Constitutional and societal reform is required in the UK. This is an unsupported assertion that I hope I have covered to some extent in past posts and that I hope to polish in later posts. I have an imaginary UK and Europe in my mind that we could create given the public’s buy-in.
In my opinion, the only party that is brave enough to make those changes and that is sufficiently free of the lobbyists is the Liberal Democrats. In fact, even individual parliamentary Conservatives who have supported some more radical constitutional reform in the past, have since shied away.









#1 by Graham Smith on November 23rd, 2009 - 11:50 am
> Constitutional and societal reform is
> required in the UK.
You’re a bit late, Gavin.
Constitutional reform has just taken place: the former sovereignty of the United Kingdom is now subject to the whims of the bureacratic juggernaut that we know as the European Community.
I fear that, within my lifetime, we shall see civil war taking place upon the streets of our country, as people strive to break free from the totalitarian regime that has subverted our historic freedoms.
#2 by Gav on November 28th, 2009 - 9:58 am
The totalitarian regime that has “subverted our freedoms” is the failed constitution we have in the UK which allows those powers to be handed over without intervention by referendum and without insisting that, when those powers are handed over, they’re handed over to a democratic alternative.
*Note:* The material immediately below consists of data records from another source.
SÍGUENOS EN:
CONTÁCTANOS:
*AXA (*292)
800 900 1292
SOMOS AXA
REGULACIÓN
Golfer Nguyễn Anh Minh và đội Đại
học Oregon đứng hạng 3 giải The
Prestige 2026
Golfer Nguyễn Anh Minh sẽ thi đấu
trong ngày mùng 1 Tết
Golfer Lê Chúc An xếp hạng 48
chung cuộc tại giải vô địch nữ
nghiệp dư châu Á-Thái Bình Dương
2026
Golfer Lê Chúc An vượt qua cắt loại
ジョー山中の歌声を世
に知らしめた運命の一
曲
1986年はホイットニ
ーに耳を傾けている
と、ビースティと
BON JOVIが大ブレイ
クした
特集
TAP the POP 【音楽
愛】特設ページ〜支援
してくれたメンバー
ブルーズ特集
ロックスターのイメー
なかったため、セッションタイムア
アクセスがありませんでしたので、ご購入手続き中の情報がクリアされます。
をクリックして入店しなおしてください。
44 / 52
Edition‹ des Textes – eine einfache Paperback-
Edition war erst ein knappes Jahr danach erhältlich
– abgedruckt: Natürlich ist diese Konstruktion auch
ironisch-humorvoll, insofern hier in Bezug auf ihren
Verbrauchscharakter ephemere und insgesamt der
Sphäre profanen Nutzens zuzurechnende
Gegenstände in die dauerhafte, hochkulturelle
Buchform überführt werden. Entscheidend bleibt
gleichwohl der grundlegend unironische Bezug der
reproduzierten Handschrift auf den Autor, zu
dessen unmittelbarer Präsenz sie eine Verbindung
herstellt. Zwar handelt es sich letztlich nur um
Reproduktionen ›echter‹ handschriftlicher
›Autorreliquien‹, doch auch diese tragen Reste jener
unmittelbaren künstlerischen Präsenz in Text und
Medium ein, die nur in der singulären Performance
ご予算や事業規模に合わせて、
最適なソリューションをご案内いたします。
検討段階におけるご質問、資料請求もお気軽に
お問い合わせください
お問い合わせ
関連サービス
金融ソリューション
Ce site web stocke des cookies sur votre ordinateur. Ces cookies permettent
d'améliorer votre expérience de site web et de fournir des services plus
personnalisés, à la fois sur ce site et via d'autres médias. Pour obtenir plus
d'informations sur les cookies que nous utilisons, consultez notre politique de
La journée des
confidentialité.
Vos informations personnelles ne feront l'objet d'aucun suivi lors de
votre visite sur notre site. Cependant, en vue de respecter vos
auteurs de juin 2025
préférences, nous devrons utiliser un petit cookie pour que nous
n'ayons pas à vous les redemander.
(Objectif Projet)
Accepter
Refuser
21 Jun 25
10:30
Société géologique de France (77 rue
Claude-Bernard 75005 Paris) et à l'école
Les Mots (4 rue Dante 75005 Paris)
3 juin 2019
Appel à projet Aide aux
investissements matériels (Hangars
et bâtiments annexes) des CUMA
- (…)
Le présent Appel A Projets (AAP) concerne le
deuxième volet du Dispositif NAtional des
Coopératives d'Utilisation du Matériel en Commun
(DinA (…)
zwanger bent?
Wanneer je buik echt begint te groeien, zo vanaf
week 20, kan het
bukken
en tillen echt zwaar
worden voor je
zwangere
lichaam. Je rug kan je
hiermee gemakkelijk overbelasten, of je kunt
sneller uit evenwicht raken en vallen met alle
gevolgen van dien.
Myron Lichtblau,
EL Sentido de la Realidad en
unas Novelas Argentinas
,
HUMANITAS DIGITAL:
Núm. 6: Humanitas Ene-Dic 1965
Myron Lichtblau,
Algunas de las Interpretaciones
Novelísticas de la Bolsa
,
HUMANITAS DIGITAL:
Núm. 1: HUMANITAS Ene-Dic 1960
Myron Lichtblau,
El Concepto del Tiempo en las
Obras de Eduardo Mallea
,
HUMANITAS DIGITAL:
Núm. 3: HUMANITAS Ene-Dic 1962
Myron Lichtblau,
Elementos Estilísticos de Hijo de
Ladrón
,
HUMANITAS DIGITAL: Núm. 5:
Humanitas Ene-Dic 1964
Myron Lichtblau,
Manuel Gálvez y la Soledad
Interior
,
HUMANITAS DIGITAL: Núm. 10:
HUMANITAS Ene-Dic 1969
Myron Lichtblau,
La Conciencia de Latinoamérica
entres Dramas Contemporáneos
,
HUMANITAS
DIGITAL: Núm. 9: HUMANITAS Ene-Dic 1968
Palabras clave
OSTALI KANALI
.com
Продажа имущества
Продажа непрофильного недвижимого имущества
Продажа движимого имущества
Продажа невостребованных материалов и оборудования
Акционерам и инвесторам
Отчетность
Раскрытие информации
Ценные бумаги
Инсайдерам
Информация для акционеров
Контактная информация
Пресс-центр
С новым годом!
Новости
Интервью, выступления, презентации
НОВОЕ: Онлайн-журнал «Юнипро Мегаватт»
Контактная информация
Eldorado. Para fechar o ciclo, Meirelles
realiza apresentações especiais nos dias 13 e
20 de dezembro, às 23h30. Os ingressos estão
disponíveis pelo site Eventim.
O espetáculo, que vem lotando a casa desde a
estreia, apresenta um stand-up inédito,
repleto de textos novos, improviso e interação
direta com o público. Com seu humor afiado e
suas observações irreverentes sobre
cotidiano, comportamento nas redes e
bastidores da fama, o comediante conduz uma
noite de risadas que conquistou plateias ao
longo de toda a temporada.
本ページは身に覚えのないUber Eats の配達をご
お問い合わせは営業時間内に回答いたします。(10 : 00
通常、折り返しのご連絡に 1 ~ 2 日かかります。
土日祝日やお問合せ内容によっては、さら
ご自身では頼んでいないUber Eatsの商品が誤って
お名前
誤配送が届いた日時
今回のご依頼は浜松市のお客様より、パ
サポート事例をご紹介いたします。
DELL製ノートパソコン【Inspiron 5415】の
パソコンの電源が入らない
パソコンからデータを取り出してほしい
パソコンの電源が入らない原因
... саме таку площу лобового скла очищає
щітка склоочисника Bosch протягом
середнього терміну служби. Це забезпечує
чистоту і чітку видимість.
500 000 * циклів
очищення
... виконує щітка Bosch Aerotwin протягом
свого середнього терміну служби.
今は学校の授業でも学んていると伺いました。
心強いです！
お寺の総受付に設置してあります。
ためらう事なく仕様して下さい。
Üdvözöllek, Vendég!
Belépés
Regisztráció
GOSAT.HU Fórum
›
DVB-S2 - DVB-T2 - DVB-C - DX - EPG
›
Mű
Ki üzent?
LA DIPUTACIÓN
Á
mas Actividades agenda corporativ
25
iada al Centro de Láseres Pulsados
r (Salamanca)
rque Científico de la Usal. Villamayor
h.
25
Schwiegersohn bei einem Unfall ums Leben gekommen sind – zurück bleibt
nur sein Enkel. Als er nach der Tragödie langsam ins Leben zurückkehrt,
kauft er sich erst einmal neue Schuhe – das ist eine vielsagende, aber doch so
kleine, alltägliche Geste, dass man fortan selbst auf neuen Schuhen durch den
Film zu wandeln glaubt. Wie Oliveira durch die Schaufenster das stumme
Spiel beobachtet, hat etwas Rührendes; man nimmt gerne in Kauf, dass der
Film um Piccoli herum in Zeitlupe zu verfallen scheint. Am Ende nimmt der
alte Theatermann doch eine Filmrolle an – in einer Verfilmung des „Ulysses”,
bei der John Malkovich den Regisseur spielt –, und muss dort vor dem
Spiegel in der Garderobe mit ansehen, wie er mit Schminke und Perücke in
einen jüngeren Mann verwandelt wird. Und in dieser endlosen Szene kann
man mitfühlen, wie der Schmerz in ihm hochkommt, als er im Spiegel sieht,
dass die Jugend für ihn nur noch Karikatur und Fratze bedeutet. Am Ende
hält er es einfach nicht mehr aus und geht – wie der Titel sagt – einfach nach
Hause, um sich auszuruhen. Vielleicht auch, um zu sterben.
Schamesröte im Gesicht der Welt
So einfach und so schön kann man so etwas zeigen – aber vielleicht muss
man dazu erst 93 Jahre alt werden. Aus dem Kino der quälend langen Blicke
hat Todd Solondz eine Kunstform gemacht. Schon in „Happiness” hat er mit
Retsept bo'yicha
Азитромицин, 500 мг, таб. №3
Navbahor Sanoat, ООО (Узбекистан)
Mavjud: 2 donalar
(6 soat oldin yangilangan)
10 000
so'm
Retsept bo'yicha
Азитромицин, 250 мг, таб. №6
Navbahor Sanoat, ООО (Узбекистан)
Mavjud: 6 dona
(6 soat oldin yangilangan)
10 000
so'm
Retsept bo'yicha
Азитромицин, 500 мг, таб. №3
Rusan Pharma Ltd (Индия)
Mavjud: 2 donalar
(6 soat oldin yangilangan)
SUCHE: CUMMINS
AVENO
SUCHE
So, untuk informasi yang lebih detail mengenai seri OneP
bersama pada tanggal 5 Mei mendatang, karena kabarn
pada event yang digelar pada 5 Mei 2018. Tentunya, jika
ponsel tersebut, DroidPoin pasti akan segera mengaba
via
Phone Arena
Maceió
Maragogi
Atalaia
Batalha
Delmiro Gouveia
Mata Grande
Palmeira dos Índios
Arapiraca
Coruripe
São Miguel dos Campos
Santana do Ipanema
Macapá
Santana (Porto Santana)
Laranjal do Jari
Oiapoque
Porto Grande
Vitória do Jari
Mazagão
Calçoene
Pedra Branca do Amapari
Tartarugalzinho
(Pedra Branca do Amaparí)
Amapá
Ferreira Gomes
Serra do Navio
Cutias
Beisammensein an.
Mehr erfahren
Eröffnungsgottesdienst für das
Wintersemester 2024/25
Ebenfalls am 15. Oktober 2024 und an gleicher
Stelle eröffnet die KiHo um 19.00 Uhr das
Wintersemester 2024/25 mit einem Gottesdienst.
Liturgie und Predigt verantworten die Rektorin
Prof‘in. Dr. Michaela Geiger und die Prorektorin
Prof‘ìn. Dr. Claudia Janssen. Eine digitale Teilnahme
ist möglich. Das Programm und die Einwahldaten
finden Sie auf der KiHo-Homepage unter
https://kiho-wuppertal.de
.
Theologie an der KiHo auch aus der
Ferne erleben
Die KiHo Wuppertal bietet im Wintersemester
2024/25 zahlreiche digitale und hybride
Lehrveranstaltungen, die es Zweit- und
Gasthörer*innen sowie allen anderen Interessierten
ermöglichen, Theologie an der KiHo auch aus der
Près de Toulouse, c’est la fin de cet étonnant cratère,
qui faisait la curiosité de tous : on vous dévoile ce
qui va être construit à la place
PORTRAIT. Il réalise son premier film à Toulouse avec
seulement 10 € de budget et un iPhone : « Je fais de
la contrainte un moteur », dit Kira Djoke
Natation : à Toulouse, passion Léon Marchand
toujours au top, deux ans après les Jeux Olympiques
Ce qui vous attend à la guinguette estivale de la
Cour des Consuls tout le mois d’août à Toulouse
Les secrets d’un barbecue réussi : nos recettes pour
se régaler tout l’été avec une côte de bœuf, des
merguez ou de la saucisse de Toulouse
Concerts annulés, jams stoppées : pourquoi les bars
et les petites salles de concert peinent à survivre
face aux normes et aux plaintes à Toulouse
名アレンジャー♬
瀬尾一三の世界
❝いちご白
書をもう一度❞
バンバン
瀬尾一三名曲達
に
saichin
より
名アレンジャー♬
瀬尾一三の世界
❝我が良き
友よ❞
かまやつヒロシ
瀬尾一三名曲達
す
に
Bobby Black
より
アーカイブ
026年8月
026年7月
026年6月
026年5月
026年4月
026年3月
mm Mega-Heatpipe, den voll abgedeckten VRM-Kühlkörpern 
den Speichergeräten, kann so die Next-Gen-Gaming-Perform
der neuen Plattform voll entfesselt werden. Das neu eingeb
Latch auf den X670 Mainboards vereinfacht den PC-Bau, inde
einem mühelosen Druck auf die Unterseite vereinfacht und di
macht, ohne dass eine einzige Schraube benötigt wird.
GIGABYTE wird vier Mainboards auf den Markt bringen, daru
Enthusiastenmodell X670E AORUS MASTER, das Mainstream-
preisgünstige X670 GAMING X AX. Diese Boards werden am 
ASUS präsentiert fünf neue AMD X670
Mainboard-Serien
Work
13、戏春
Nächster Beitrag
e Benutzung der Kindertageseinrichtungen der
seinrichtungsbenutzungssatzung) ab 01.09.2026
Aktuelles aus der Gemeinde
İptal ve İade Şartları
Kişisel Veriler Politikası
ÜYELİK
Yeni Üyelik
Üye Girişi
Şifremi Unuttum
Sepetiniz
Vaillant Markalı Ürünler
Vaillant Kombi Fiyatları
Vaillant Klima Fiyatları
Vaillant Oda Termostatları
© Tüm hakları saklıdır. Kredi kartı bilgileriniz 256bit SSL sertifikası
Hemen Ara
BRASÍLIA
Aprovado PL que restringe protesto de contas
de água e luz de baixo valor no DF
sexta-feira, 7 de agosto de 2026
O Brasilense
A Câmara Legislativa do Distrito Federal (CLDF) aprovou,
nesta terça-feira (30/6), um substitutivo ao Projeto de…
If you want to be picky, of course, the sovereignty of the UK has never existed — since the UK was formed in 1707 sovereignty has remained in the hands of the monarch. At no point has that constitutional reform taken place which would have placed sovereignty with the people.
Personally, I blame the Conservative, Labour and the Liberal Democrats for this. And it is no good David Cameron thumping his chest when, actually, he hasn’t put together a coherent alternative to treaty after treaty after treaty.
What is needed is a vision for Europe setting out appropriate democratic reform of its governance (an elected Commission or at the very least an elected President of the EU who could appoint that commission).
But with constitutional reform on our side of the channel, the EU would seem more democratic in any case. Why, for example, should an MP for one constituency, be able to act like a President and appoint not only his entire cabinet but also the policy-maker for Europe who happens to come from these countries (the UK)? Wouldn’t it be much better to have an elected head of the government who could then appoint a Commissioner? If our electoral process, for this head of government, were as robust as the French presidential election system, a majority of the people would have voted for that person!